Incluso en encuentros de fases eliminatorias sin ser una final, el efecto es notable. La Asociación Hostelería Madrid valoró en 1,5 millones de euros la repercusión de la última final de Champions solo en establecimientos de la Comunidad, con cerca de 84.000 espectadores viéndola fuera de casa. Multiplicado por los partidos concentrados en una semana como la actual —octavos de Champions, semifinales de Copa del Rey— el volumen de negocio para el sector restaurantero se convierte en uno de los estímulos más potentes del consumo durante marzo.
Además, los encuentros destacados operan como impulsores del turismo urbano de corta duración. Según la consultora Travel Manager, un partido de alta exigencia puede generar un impacto económico directo de 4,4 millones de euros en la ciudad anfitriona, distribuidos en un 55 % para restauración, un 30 % para hospedaje y un 16 % restante para transporte local.
El ecosistema digital que se activa en paralelo
Mientras se disputa el encuentro, se desarrolla otro simultáneo en las pantallas de los smartphones. Las noches importantes de fútbol provocan picos de tráfico concurrente en casi todos los ámbitos del entretenimiento digital: redes sociales, plataformas VOD, aplicaciones de estadísticas en tiempo real, medios nativos digitales y servicios de mensajería instantánea.
Entre los sectores que sienten más ese aumento de actividad están también las plataformas de apuestas deportivas autorizadas en España, con un pico de transacciones concentrado en los minutos antes del partido y durante los descansos, según cifras de la Dirección General de Ordenación del Juego (DGOJ). La digitalización del sector ha desplazado casi por completo la actividad presencial: el 97 % de las transacciones ya se realizan mediante canales online o apps móviles, según datos compartidos por Infobae basados en fuentes del regulador.
Este ecosistema digital paralelo al espectáculo deportivo es en gran medida resultado de la evolución tecnológica experimentada en el entretenimiento durante los últimos cinco años. El aficionado ya no debe elegir entre ver el partido o participar activamente en la experiencia: realiza ambas actividades simultáneamente, con el teléfono en mano y la televisión encendida.
La piratería, el frente menos visible
Sin embargo, existe un fenómeno que afecta a parte de ese ecosistema económico: las retransmisiones ilegales.
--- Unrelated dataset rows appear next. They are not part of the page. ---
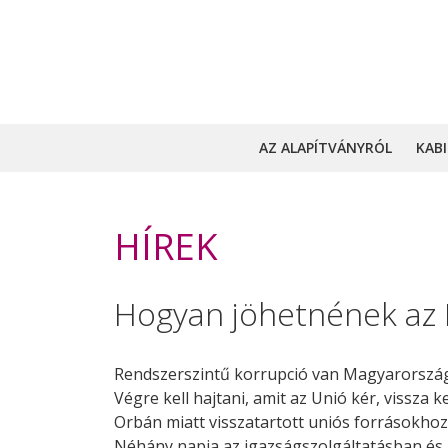
AZ ALAPÍTVÁNYRÓL
KAB
HÍREK
Hogyan jöhetnének az 
Rendszerszintű korrupció van Magyarországo
Végre kell hajtani, amit az Unió kér, vissza 
Orbán miatt visszatartott uniós forrásokho
Néhány napja az igazságszolgáltatásban és a 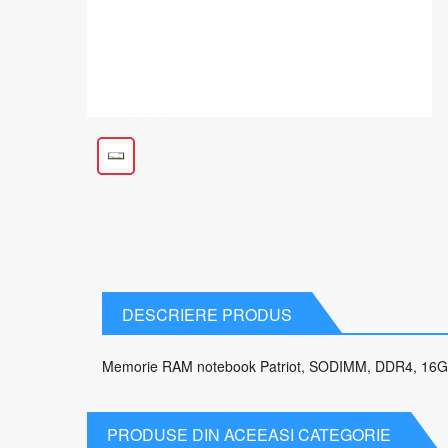
DESCRIERE PRODUS
Memorie RAM notebook Patriot, SODIMM, DDR4, 16G
PRODUSE DIN ACEEASI CATEGORIE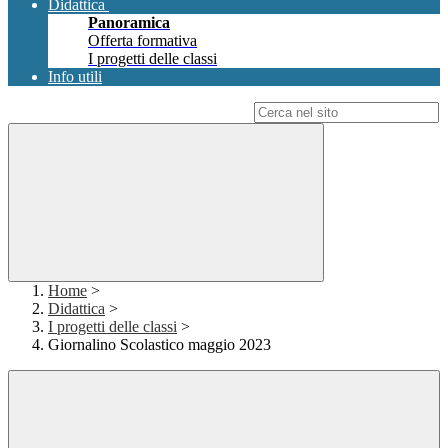
Didattica
Panoramica
Offerta formativa
I progetti delle classi
Info utili
Campo di ricerca per le pagine del sito
Home
>
Didattica
>
I progetti delle classi
>
Giornalino Scolastico maggio 2023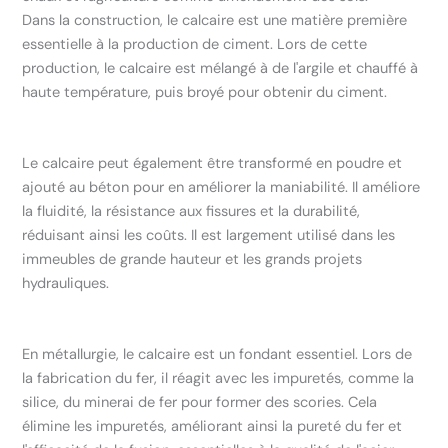
Dans la construction, le calcaire est une matière première
essentielle à la production de ciment. Lors de cette
production, le calcaire est mélangé à de l'argile et chauffé à
haute température, puis broyé pour obtenir du ciment.
Le calcaire peut également être transformé en poudre et
ajouté au béton pour en améliorer la maniabilité. Il améliore
la fluidité, la résistance aux fissures et la durabilité,
réduisant ainsi les coûts. Il est largement utilisé dans les
immeubles de grande hauteur et les grands projets
hydrauliques.
En métallurgie, le calcaire est un fondant essentiel. Lors de
la fabrication du fer, il réagit avec les impuretés, comme la
silice, du minerai de fer pour former des scories. Cela
élimine les impuretés, améliorant ainsi la pureté du fer et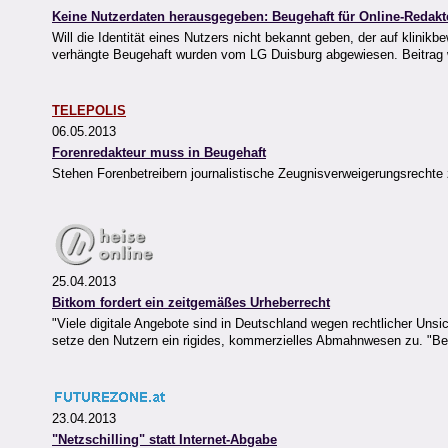
Keine Nutzerdaten herausgegeben: Beugehaft für Online-Redakt
Will die Identität eines Nutzers nicht bekannt geben, der auf klin
verhängte Beugehaft wurden vom LG Duisburg abgewiesen. Beitrag 
TELEPOLIS
06.05.2013
Forenredakteur muss in Beugehaft
Stehen Forenbetreibern journalistische Zeugnisverweigerungsrechte
25.04.2013
Bitkom fordert ein zeitgemäßes Urheberrecht
"Viele digitale Angebote sind in Deutschland wegen rechtlicher Unsic
setze den Nutzern ein rigides, kommerzielles Abmahnwesen zu. "Bei 
23.04.2013
"Netzschilling" statt Internet-Abgabe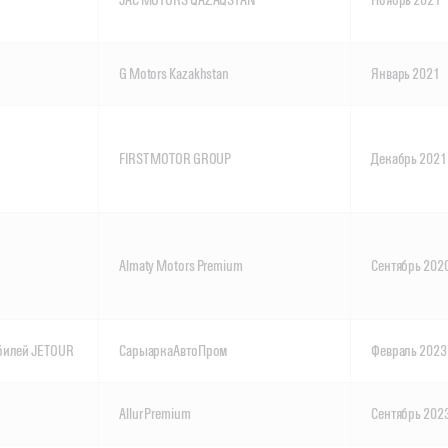
G Motors Kazakhstan
Январь 2021
FIRST MOTOR GROUP
Декабрь 2021
Almaty Motors Premium
Сентябрь 202
обилей JETOUR
СарыаркаАвтоПром
Февраль 2023
Allur Premium
Сентябрь 202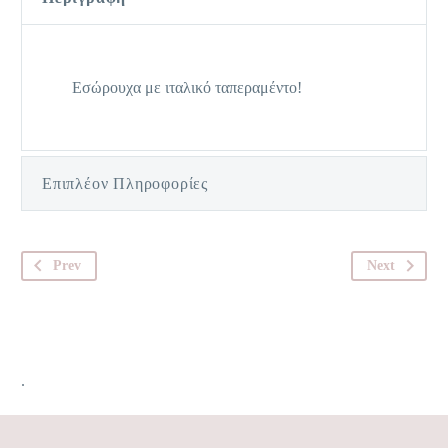
Εσώρουχα με ιταλικό ταπεραμέντο!
Επιπλέον Πληροφορίες
Prev
Next
.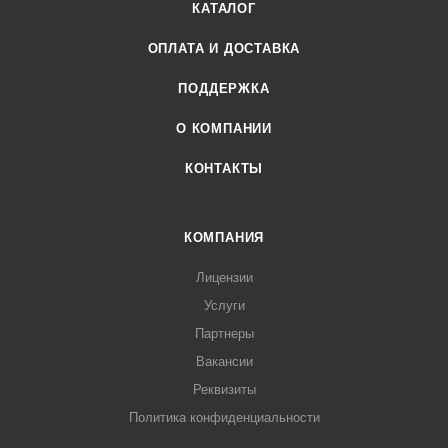
КАТАЛОГ
ОПЛАТА И ДОСТАВКА
ПОДДЕРЖКА
О КОМПАНИИ
КОНТАКТЫ
КОМПАНИЯ
Лицензии
Услуги
Партнеры
Вакансии
Реквизиты
Политика конфиденциальности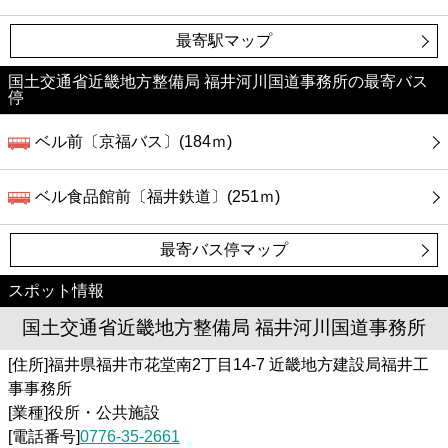
最寄駅マップ
国土交通省近畿地方整備局 福井河川国道事務所の最寄バス
停
ベル前〔京福バス〕(184ｍ)
ベル食品館前〔福井鉄道〕(251ｍ)
最寄バス停マップ
スポット情報
国土交通省近畿地方整備局 福井河川国道事務所
[住所]福井県福井市花堂南2丁目14-7 近畿地方建設局福井工
事事務所
[業種]役所・公共施設
[電話番号]
0776-35-2661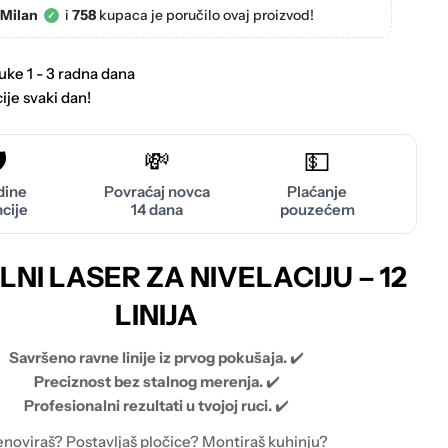
Milan
i
758
kupaca je poručilo ovaj proizvod!
✓
uke 1 - 3 radna dana
ije svaki dan!
️
💸
💵
dine
Povraćaj novca
Plaćanje
cije
14 dana
pouzećem
LNI LASER ZA NIVELACIJU – 12
LINIJA
Savršeno ravne linije iz prvog pokušaja.
✔️
Preciznost bez stalnog merenja.
✔️
Profesionalni rezultati u tvojoj ruci.
✔️
noviraš? Postavljaš pločice? Montiraš kuhinju?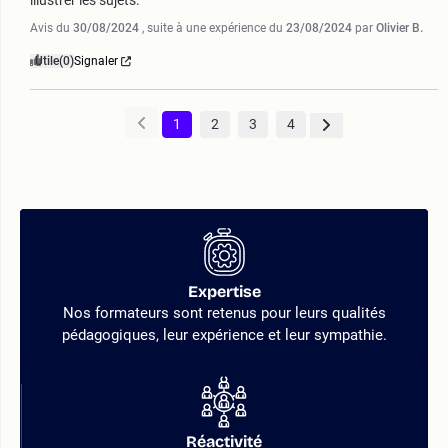
illustrer les sujets.
Avis du
30/08/2024
, suite à une expérience du
23/08/2024
par
Olivier B.
Utile
(0)
Signaler
1
2
3
4
Expertise
Nos formateurs sont retenus pour leurs qualités
pédagogiques, leur expérience et leur sympathie.
Réactivité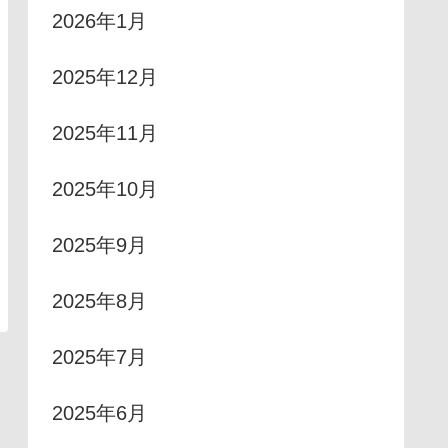
2026年1月
2025年12月
2025年11月
2025年10月
2025年9月
2025年8月
2025年7月
2025年6月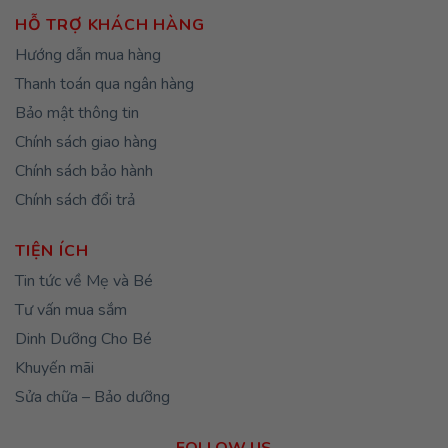
HỖ TRỢ KHÁCH HÀNG
Hướng dẫn mua hàng
Thanh toán qua ngân hàng
Bảo mật thông tin
Chính sách giao hàng
Chính sách bảo hành
Chính sách đổi trả
TIỆN ÍCH
Tin tức về Mẹ và Bé
Tư vấn mua sắm
Dinh Dưỡng Cho Bé
Khuyến mãi
Sửa chữa – Bảo dưỡng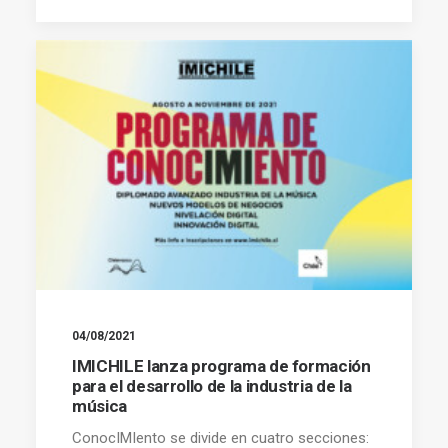
04/08/2021
IMICHILE lanza programa de formación
para el desarrollo de la industria de la
música
ConocIMIento se divide en cuatro secciones: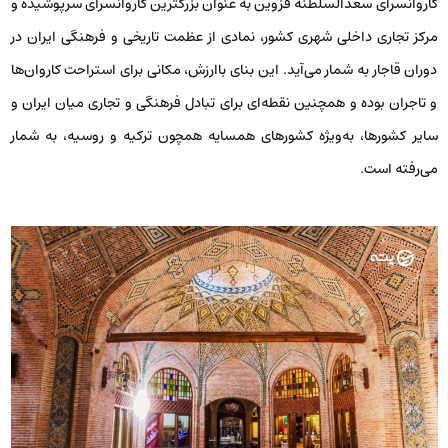
کاروانسرای سعدالسلطنه قزوین به عنوان بزرگترین کاروانسرای سرپوشیده و
مرکز تجاری داخلی شهری کشور، نمادی از عظمت تاریخی و فرهنگی ایران در
دوران قاجار به شمار می‌آید. این بنای باارزش، مکانی برای استراحت کاروان‌ها
و تاجران بوده و همچنین نقطه‌ای برای تبادل فرهنگی و تجاری میان ایران و
سایر کشورها، به‌ویژه کشورهای همسایه همچون ترکیه و روسیه، به شمار
می‌رفته است.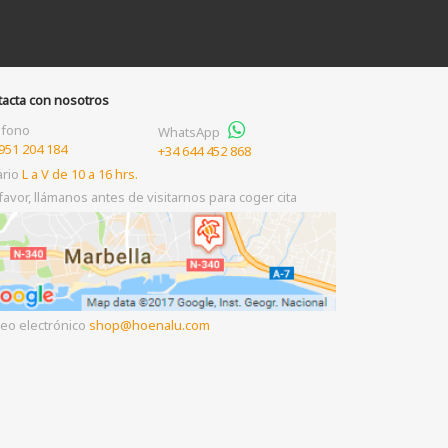
tacta con nosotros
éfono
WhatsApp
951 204 184
+34 644 452 868
ario
L a V de 10 a 16 hrs.
favor, llámanos antes de visitarnos para coger cita
eo electrónico
shop
hoenalu.com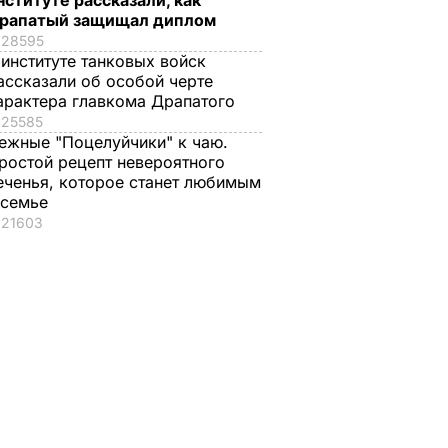
нституте рассказали, как
рапатый защищал диплом
28595
 институте танковых войск
дожди
ассказали об особой черте
арактера главкома Драпатого
али
25585
ежные "Поцелуйчики" к чаю.
ростой рецепт невероятного
еченья, которое станет любимым
аж
 семье
ТИЯ
21603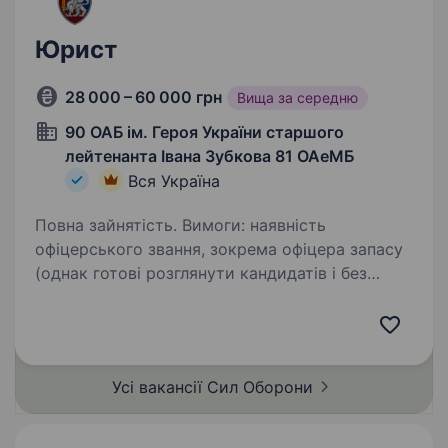
Юрист
28 000 – 60 000 грн
Вища за середню
90 ОАБ ім. Героя України старшого
лейтенанта Івана Зубкова 81 ОАеМБ
Вся Україна
Повна зайнятість. Вимоги: наявність
офіцерського звання, зокрема офіцера запасу
(однак готові розглянути кандидатів і без
офіцерського звання) повна вища юридична
освіта (спеціаліст/магістр за спеціальністю
«право») дисциплінованість,…
Усі вакансії Сил
Оборони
LaLiga y Telefónica han llevado esta semana a los tribunales al gigante tecnológico Cloudflare, en un litigio cuyo objetivo es impedir el acceso a señales piratas de partidos en directo. España es la nación europea con mayor riesgo de ciberataques vinculados a la búsqueda de retransmisiones gratuitas durante las noches de Champions, con un incremento de ataques a URL bloqueadas superior al 154 % en la temporada.
La industria de los derechos audiovisuales estima que las emisiones ilegales generan pérdidas anuales de cientos de millones de euros en toda Europa, aunque determinar el impacto preciso en España sigue siendo un asunto en debate entre operadores, plataformas y reguladores.
El Mundial 2030, en el horizonte
Todo este ecosistema —televisión, hostelería, plataformas digitales, turismo deportivo— está próximo a enfrentar su mayor prueba de estrés. España será coorganizadora del Mundial de Fútbol 2030, y la FIFA ha anunciado que próximamente inspeccionará los estadios candidatos a ser sede. Las previsiones del sector apuntan a que el torneo podría multiplicar por varios órdenes de magnitud el impacto económico que actualmente genera una sola noche de Champions o Copa del Rey.
Lo que ocurrió la semana pasada en el Bernabéu no constituye, en ese contexto, solo un resultado deportivo. Es un ensayo general de lo que España, como país anfitrión, enfrentará próximamente.